[GIVEN ENTRIES Boundary: Start]
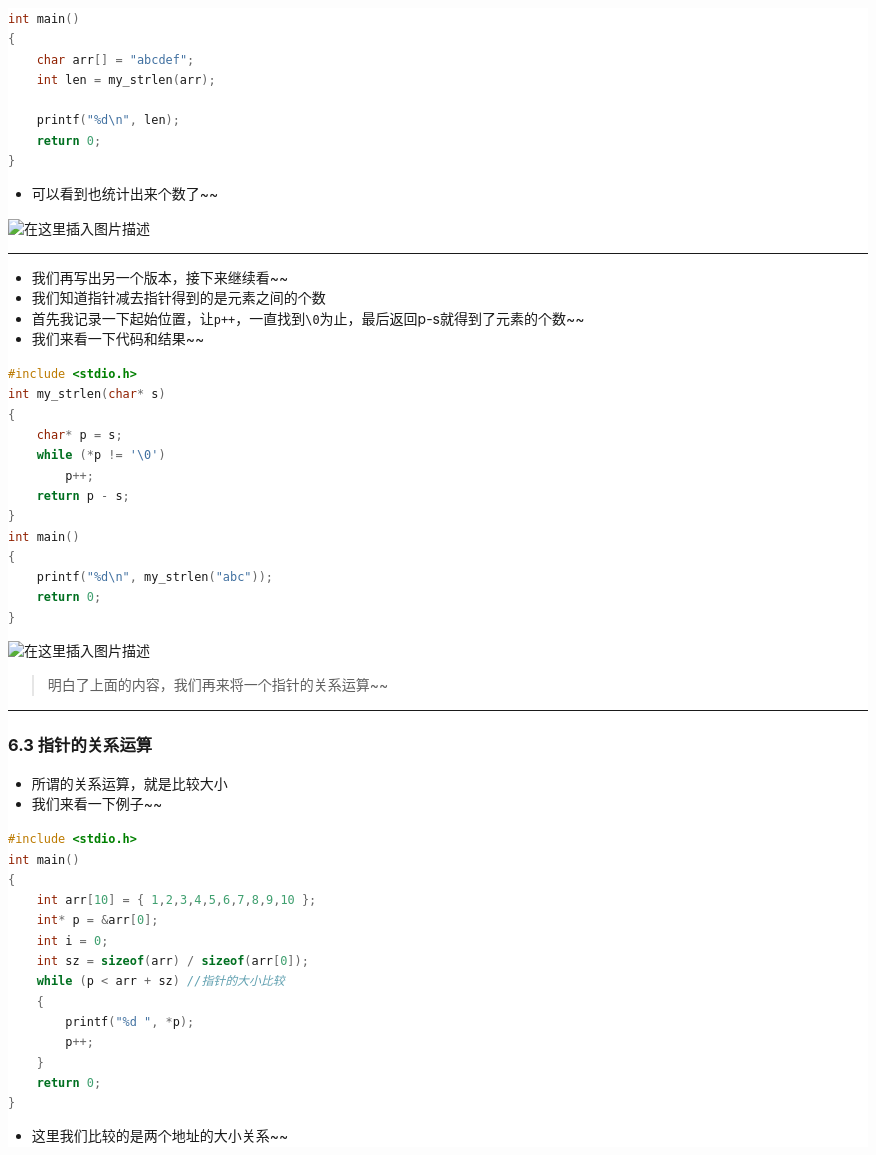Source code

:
 ```c
int main() 
{
	char arr[] = "abcdef";
	int len = my_strlen(arr);

	printf("%d\n", len);
	return 0;
}
```
- 可以看到也统计出来个数了~~

![在这里插入图片描述](https://i-blog.csdnimg.cn/direct/00e27f16206f4ef6ba1808528c28b980.png)


-----
- 我们再写出另一个版本，接下来继续看~~
- 我们知道指针减去指针得到的是元素之间的个数
- 首先我记录一下起始位置，让`p++`，一直找到`\0`为止，最后返回p-s就得到了元素的个数~~
- 我们来看一下代码和结果~~

```c
#include <stdio.h>
int my_strlen(char* s)
{
	char* p = s;
	while (*p != '\0')
		p++;
	return p - s;
}
int main()
{
	printf("%d\n", my_strlen("abc"));
	return 0;
}
```

![在这里插入图片描述](https://i-blog.csdnimg.cn/direct/7796bae9ee55483e9de62f0788acbb69.png)




>明白了上面的内容，我们再来将一个指针的关系运算~~

----

### 6.3 指针的关系运算

- 所谓的关系运算，就是比较大小
- 我们来看一下例子~~

```c
#include <stdio.h>
int main()
{
	int arr[10] = { 1,2,3,4,5,6,7,8,9,10 };
	int* p = &arr[0];
	int i = 0;
	int sz = sizeof(arr) / sizeof(arr[0]);
	while (p < arr + sz) //指针的大小比较
	{
		printf("%d ", *p);
		p++;
	}
	return 0;
}
```
- 这里我们比较的是两个地址的大小关系~~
[GIVEN ENTRIES Boundary: End]
For each line in the records that contains the word "https", make a copy.

![在这里插入图片描述](https://i-blog.csdnimg.cn/direct/00e27f16206f4ef6ba1808528c28b980.png)
![在这里插入图片描述](https://i-blog.csdnimg.cn/direct/7796bae9ee55483e9de62f0788acbb69.png)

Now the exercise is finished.